Por que o Conselho Federal de Medicina avalizou uso de cloroquina e se alinhou a Bolsonaro

Em abril do ano passado, quando o Conselho Federal de Medicina (CFM) se reuniu para votar o parecer que autorizou médicos a prescreverem a cloroquina e a hidroxicloroquina para pacientes com sintomas leves e moderados da Covid-19, além do uso em quadros críticos, que já vinha sendo adotado. A plenária, realizada com três conselheiros presentes e outros 24 por videoconferência, transcorreu dentro dos protocolos de urbanidade esperados, mas não sem dilemas importantes.

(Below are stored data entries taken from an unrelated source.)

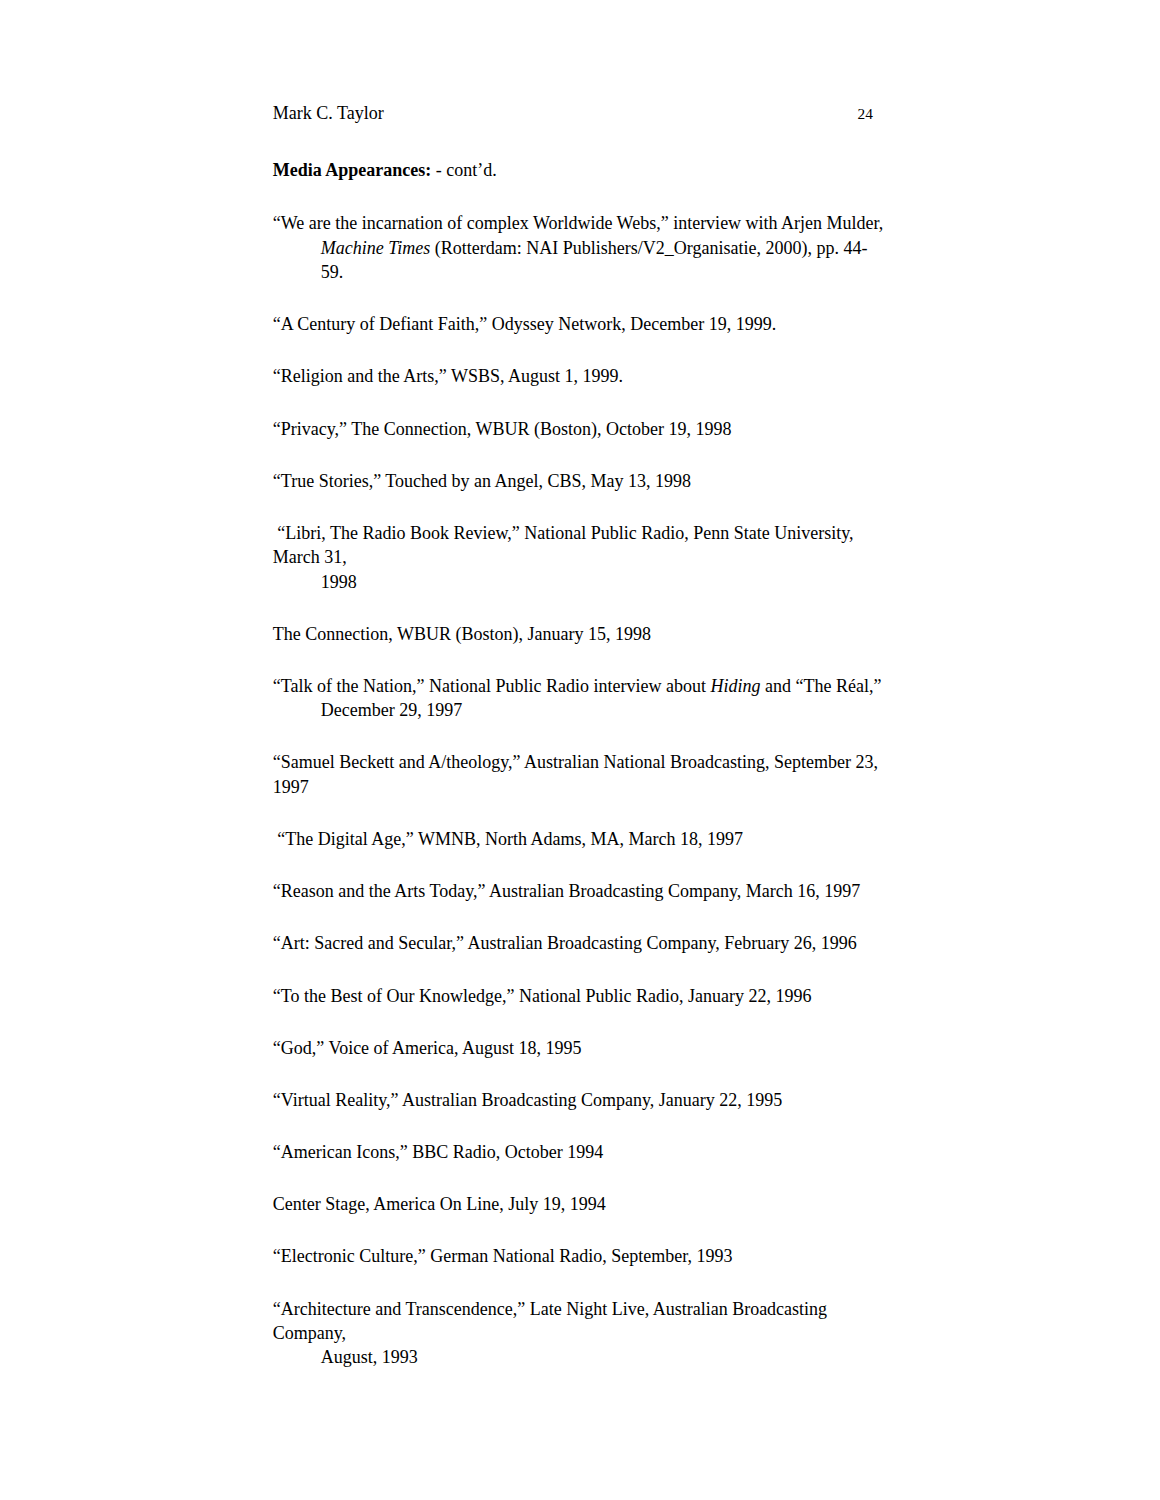Mark C. Taylor 24
Media Appearances: - cont’d.
“We are the incarnation of complex Worldwide Webs,” interview with Arjen Mulder, Machine Times (Rotterdam: NAI Publishers/V2_Organisatie, 2000), pp. 44-59.
“A Century of Defiant Faith,” Odyssey Network, December 19, 1999.
“Religion and the Arts,” WSBS, August 1, 1999.
“Privacy,” The Connection, WBUR (Boston), October 19, 1998
“True Stories,” Touched by an Angel, CBS, May 13, 1998
“Libri, The Radio Book Review,” National Public Radio, Penn State University, March 31, 1998
The Connection, WBUR (Boston), January 15, 1998
“Talk of the Nation,” National Public Radio interview about Hiding and “The Réal,” December 29, 1997
“Samuel Beckett and A/theology,” Australian National Broadcasting, September 23, 1997
“The Digital Age,” WMNB, North Adams, MA, March 18, 1997
“Reason and the Arts Today,” Australian Broadcasting Company, March 16, 1997
“Art: Sacred and Secular,” Australian Broadcasting Company, February 26, 1996
“To the Best of Our Knowledge,” National Public Radio, January 22, 1996
“God,” Voice of America, August 18, 1995
“Virtual Reality,” Australian Broadcasting Company, January 22, 1995
“American Icons,” BBC Radio, October 1994
Center Stage, America On Line, July 19, 1994
“Electronic Culture,” German National Radio, September, 1993
“Architecture and Transcendence,” Late Night Live, Australian Broadcasting Company, August, 1993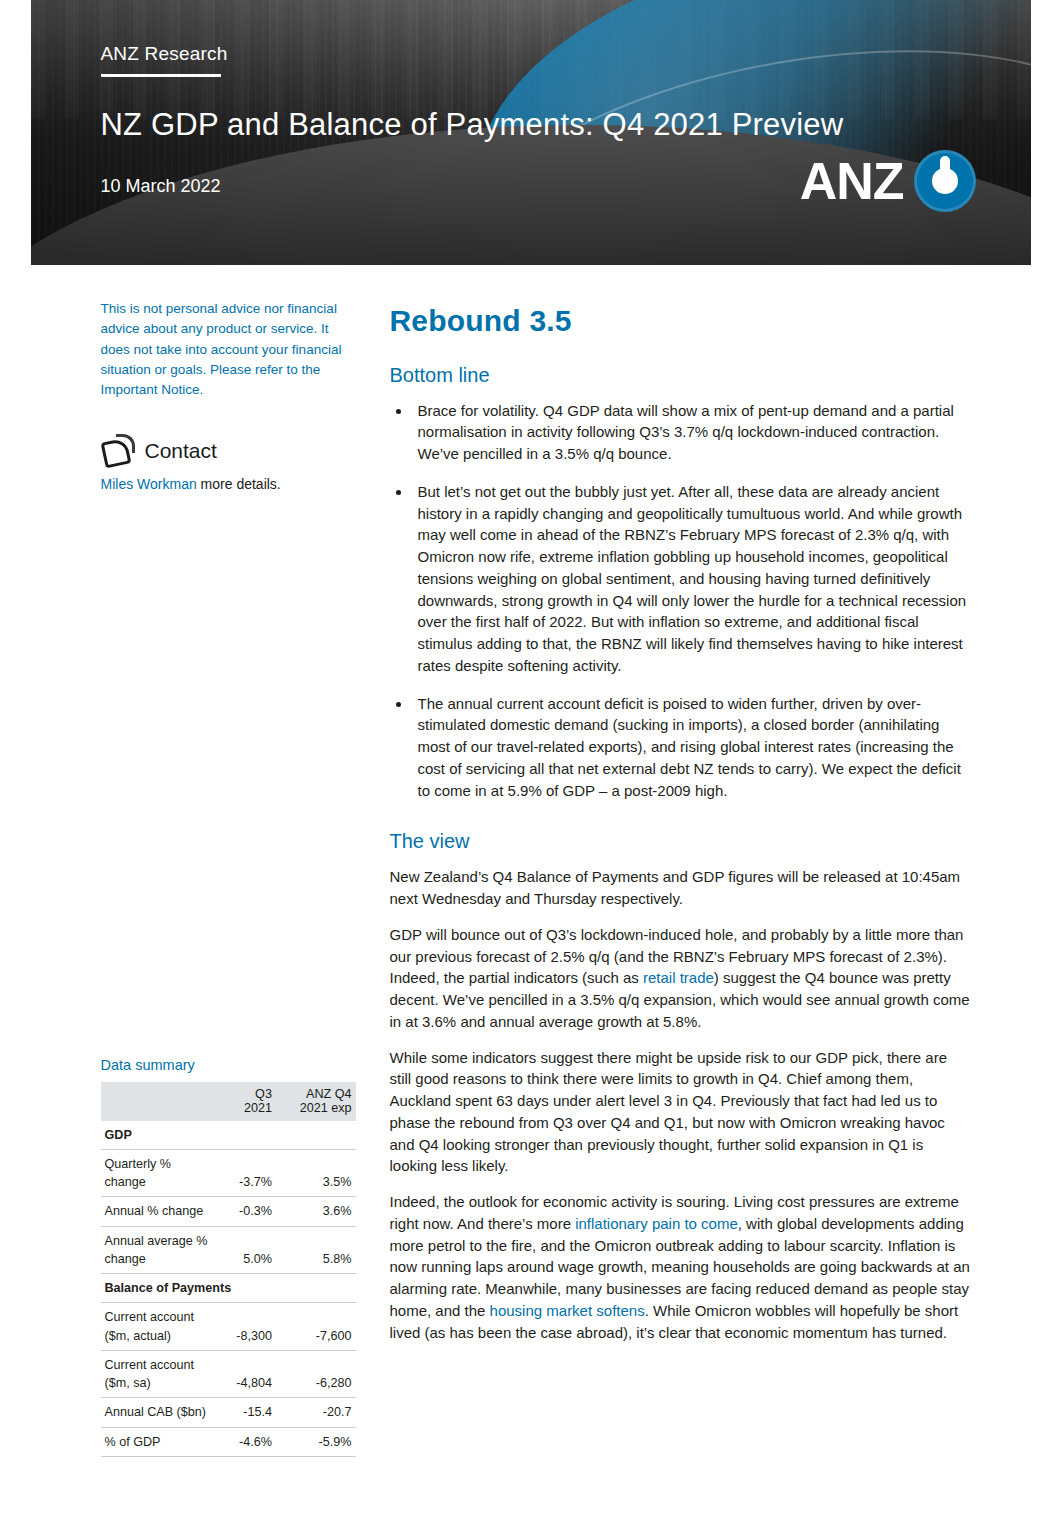ANZ Research
NZ GDP and Balance of Payments: Q4 2021 Preview
10 March 2022
ANZ
This is not personal advice nor financial advice about any product or service. It does not take into account your financial situation or goals. Please refer to the Important Notice.
Contact
Miles Workman more details.
Data summary
| | Q3 2021 | ANZ Q4 2021 exp |
| --- | --- | --- |
| GDP |
| Quarterly % change | -3.7% | 3.5% |
| Annual % change | -0.3% | 3.6% |
| Annual average % change | 5.0% | 5.8% |
| Balance of Payments |
| Current account ($m, actual) | -8,300 | -7,600 |
| Current account ($m, sa) | -4,804 | -6,280 |
| Annual CAB ($bn) | -15.4 | -20.7 |
| % of GDP | -4.6% | -5.9% |
Rebound 3.5
Bottom line
Brace for volatility. Q4 GDP data will show a mix of pent-up demand and a partial normalisation in activity following Q3’s 3.7% q/q lockdown-induced contraction. We’ve pencilled in a 3.5% q/q bounce.
But let’s not get out the bubbly just yet. After all, these data are already ancient history in a rapidly changing and geopolitically tumultuous world. And while growth may well come in ahead of the RBNZ’s February MPS forecast of 2.3% q/q, with Omicron now rife, extreme inflation gobbling up household incomes, geopolitical tensions weighing on global sentiment, and housing having turned definitively downwards, strong growth in Q4 will only lower the hurdle for a technical recession over the first half of 2022. But with inflation so extreme, and additional fiscal stimulus adding to that, the RBNZ will likely find themselves having to hike interest rates despite softening activity.
The annual current account deficit is poised to widen further, driven by over-stimulated domestic demand (sucking in imports), a closed border (annihilating most of our travel-related exports), and rising global interest rates (increasing the cost of servicing all that net external debt NZ tends to carry). We expect the deficit to come in at 5.9% of GDP – a post-2009 high.
The view
New Zealand’s Q4 Balance of Payments and GDP figures will be released at 10:45am next Wednesday and Thursday respectively.
GDP will bounce out of Q3’s lockdown-induced hole, and probably by a little more than our previous forecast of 2.5% q/q (and the RBNZ’s February MPS forecast of 2.3%). Indeed, the partial indicators (such as retail trade) suggest the Q4 bounce was pretty decent. We’ve pencilled in a 3.5% q/q expansion, which would see annual growth come in at 3.6% and annual average growth at 5.8%.
While some indicators suggest there might be upside risk to our GDP pick, there are still good reasons to think there were limits to growth in Q4. Chief among them, Auckland spent 63 days under alert level 3 in Q4. Previously that fact had led us to phase the rebound from Q3 over Q4 and Q1, but now with Omicron wreaking havoc and Q4 looking stronger than previously thought, further solid expansion in Q1 is looking less likely.
Indeed, the outlook for economic activity is souring. Living cost pressures are extreme right now. And there’s more inflationary pain to come, with global developments adding more petrol to the fire, and the Omicron outbreak adding to labour scarcity. Inflation is now running laps around wage growth, meaning households are going backwards at an alarming rate. Meanwhile, many businesses are facing reduced demand as people stay home, and the housing market softens. While Omicron wobbles will hopefully be short lived (as has been the case abroad), it’s clear that economic momentum has turned.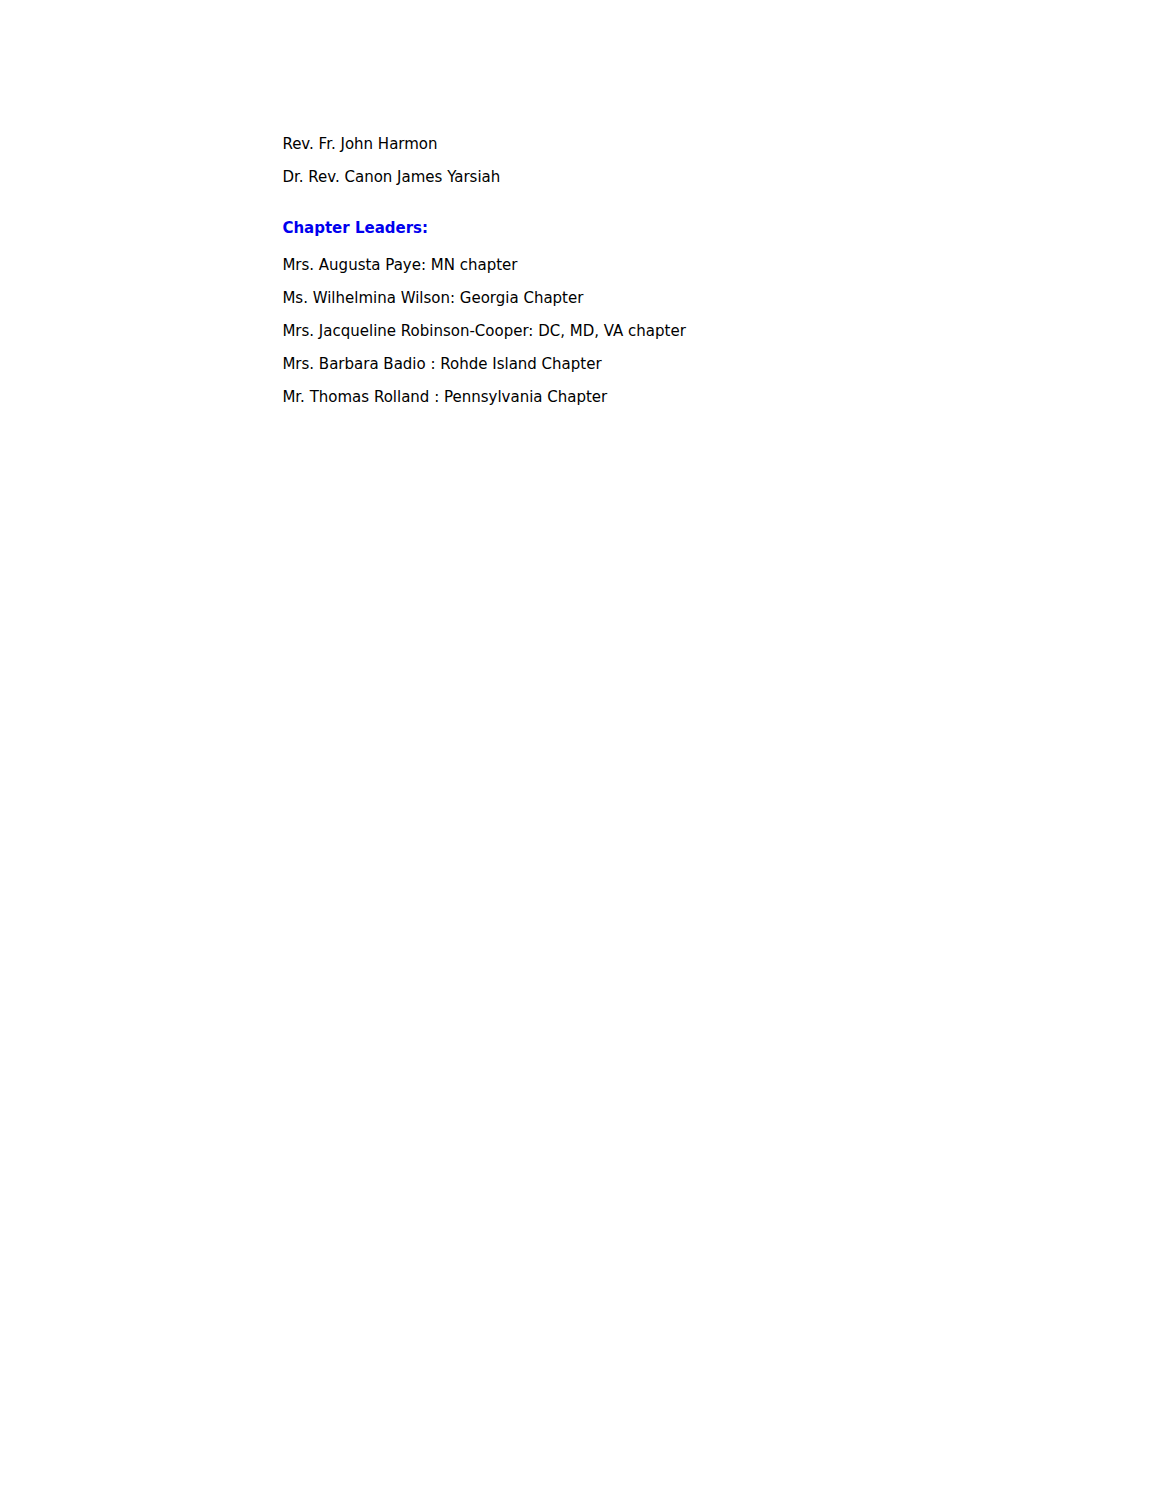Rev. Fr. John Harmon
Dr. Rev. Canon James Yarsiah
Chapter Leaders:
Mrs. Augusta Paye: MN chapter
Ms. Wilhelmina Wilson: Georgia Chapter
Mrs. Jacqueline Robinson-Cooper: DC, MD, VA chapter
Mrs. Barbara Badio : Rohde Island Chapter
Mr. Thomas Rolland : Pennsylvania Chapter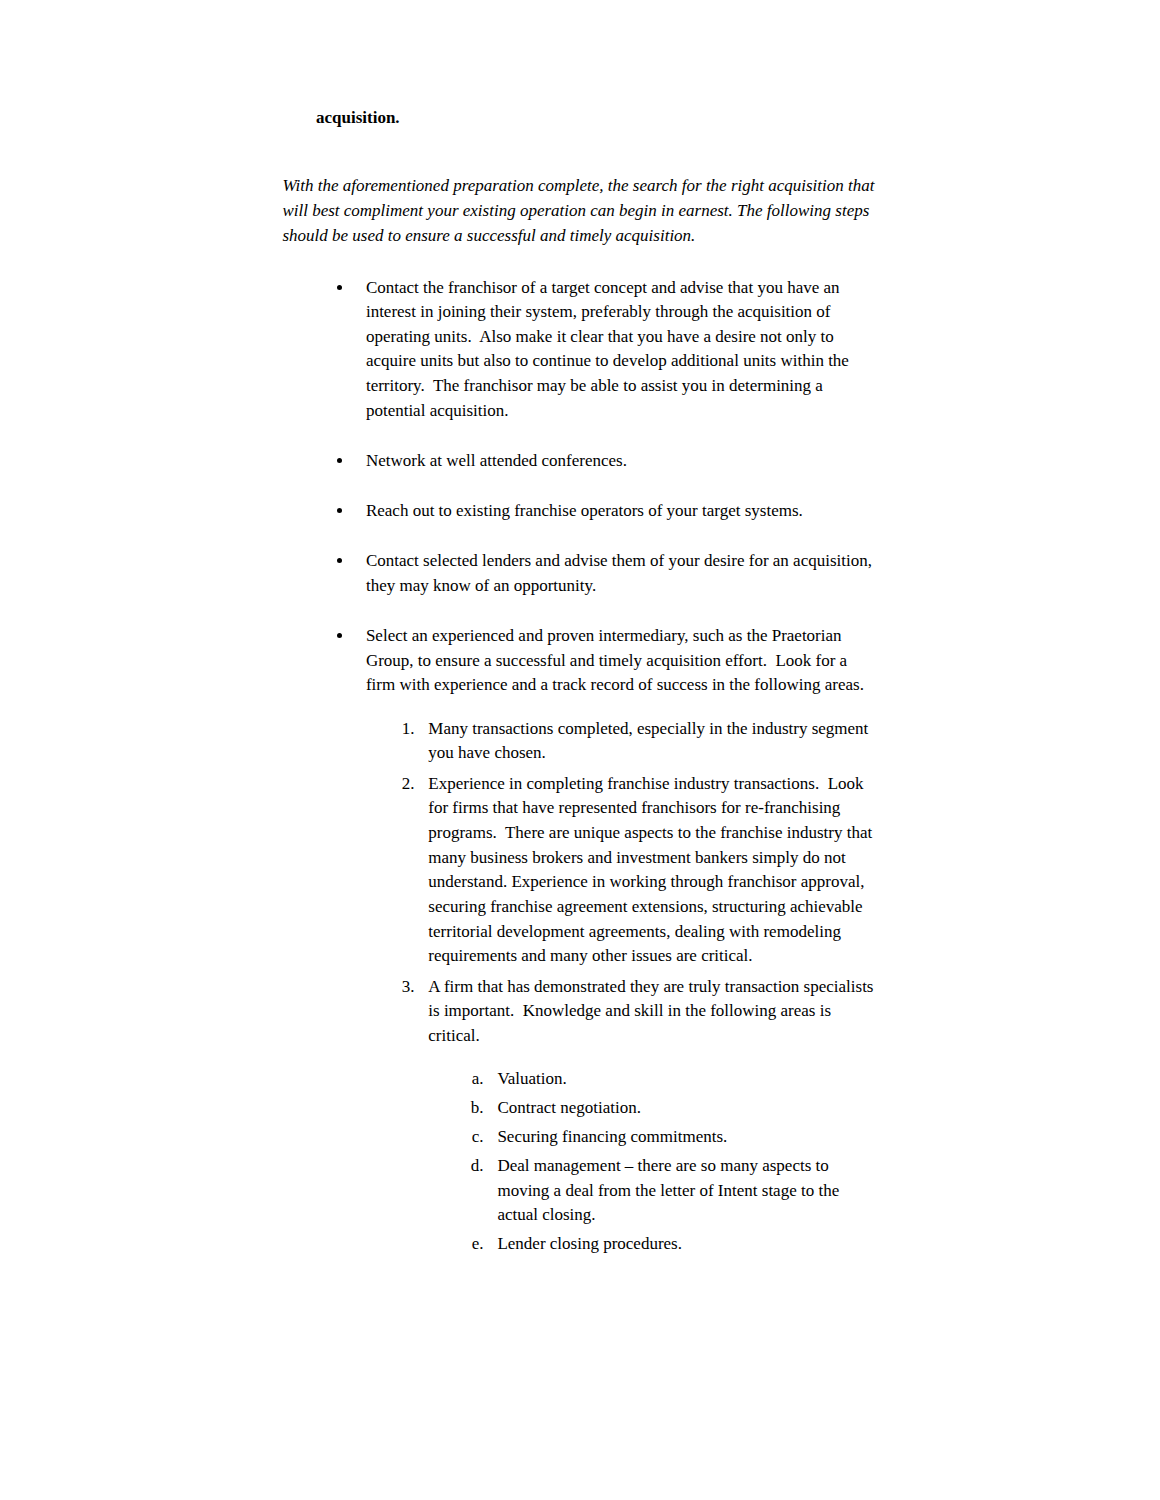acquisition.
With the aforementioned preparation complete, the search for the right acquisition that will best compliment your existing operation can begin in earnest. The following steps should be used to ensure a successful and timely acquisition.
Contact the franchisor of a target concept and advise that you have an interest in joining their system, preferably through the acquisition of operating units. Also make it clear that you have a desire not only to acquire units but also to continue to develop additional units within the territory. The franchisor may be able to assist you in determining a potential acquisition.
Network at well attended conferences.
Reach out to existing franchise operators of your target systems.
Contact selected lenders and advise them of your desire for an acquisition, they may know of an opportunity.
Select an experienced and proven intermediary, such as the Praetorian Group, to ensure a successful and timely acquisition effort. Look for a firm with experience and a track record of success in the following areas.
Many transactions completed, especially in the industry segment you have chosen.
Experience in completing franchise industry transactions. Look for firms that have represented franchisors for re-franchising programs. There are unique aspects to the franchise industry that many business brokers and investment bankers simply do not understand. Experience in working through franchisor approval, securing franchise agreement extensions, structuring achievable territorial development agreements, dealing with remodeling requirements and many other issues are critical.
A firm that has demonstrated they are truly transaction specialists is important. Knowledge and skill in the following areas is critical.
Valuation.
Contract negotiation.
Securing financing commitments.
Deal management – there are so many aspects to moving a deal from the letter of Intent stage to the actual closing.
Lender closing procedures.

O conselheiro Jeancarlo Fernandes Cavalcante sugeriu incluir informação para afastar o artigo do Código de Ética Médica que veda uso de medicamentos cujo valor não esteja reconhecido cientificamente por órgão competente. A ideia foi acatada, apesar de o conselheiro Anastácio Kotzias ter expressado preocupação com a inserção do trecho. Para ele, seria melhor que a informação estivesse em um parecer jurídico à parte para, caso necessário, “embasar julgamentos” no futuro, segundo registros da ata da reunião.

A conselheira Maria Teresa Renó sugeriu, entre outras questões, citar o estudo de Didier Raoult, mas foi advertida pelo colega Carlos Magno Dalapicola, também conselheiro, que apontou que a pesquisa do médico francês não apresenta evidências científicas. Defensor da hidroxicloroquina para tratar Covid-19, Raoult chegou a se retratar publicamente por erros em seus estudos. No ano passado, ele foi denunciado pela Sociedade de Patologia Infecciosa de Língua Francesa (SPILF), que o acusa de uma promoção indevida do medicamento.

Em outro momento, o conselheiro José Albertino Souza sugeriu trocar o termo “recomenda” na parte principal do parecer, que dá a permissão para a prescrição das duas drogas. O presidente do CFM, Mauro Ribeiro, que foi o relator do documento, assentiu, alterando a redação para “considerar o uso”. Nada foi dito, segundo os registros em ata, sobre a posição contrária das três entidades de especialistas previamente consultadas: a Sociedade Brasileira de Infectologia, a de Terapia Intensiva e a de Pneumologia.

O parecer foi aprovado no mesmo dia em que o então ministro Luiz Henrique Mandetta, que havia solicitado a opinião do CFM porque não concordava com o uso dos remédios diante da falta de evidências, era demitido. O documento, porém, só se tornou público uma semana depois, após o CFM apresentá-lo primeiro ao presidente Jair Bolsonaro, principal incentivador do uso dos medicamentos no país, dentro do chamado “tratamento precoce”.

Tão logo foi apresentado, o documento passou a ser contestado por entidades de especialidades médicas. Para os críticos, a manutenção da posição, quase um ano depois, é também uma demonstração de alinhamento político da entidade mais importante da categoria no país, que reúne mais de meio milhão de médicos, com o presidente Bolsonaro.